Every line in the records below that holds the word "عمليات" is to be copied.

(DATA FOR THE TASK begins)

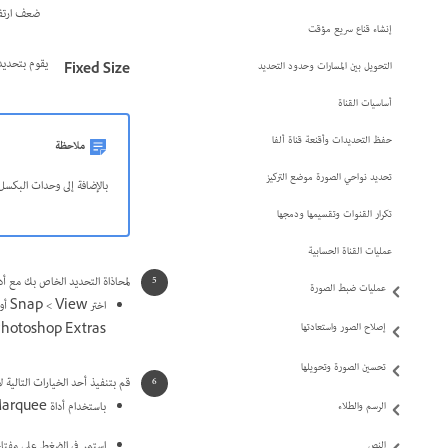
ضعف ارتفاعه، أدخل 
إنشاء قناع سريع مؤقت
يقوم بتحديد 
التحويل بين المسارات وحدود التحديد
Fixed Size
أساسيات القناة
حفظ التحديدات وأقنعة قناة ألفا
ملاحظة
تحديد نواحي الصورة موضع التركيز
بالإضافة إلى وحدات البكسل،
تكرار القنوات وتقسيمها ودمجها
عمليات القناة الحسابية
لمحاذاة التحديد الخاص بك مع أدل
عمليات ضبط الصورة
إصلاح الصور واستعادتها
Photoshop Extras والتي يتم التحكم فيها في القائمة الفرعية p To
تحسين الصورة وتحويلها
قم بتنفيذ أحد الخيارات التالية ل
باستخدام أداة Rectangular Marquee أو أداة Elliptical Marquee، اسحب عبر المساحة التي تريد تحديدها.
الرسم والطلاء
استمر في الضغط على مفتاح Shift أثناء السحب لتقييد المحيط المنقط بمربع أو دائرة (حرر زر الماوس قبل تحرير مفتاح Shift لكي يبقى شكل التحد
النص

(DATA FOR THE TASK ends)
(DATA FOR THE TASK begins)

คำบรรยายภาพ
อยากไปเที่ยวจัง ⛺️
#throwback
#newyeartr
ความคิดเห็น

(DATA FOR THE TASK ends)

OUTPUT:
عمليات القناة الحسابية
عمليات ضبط الصورة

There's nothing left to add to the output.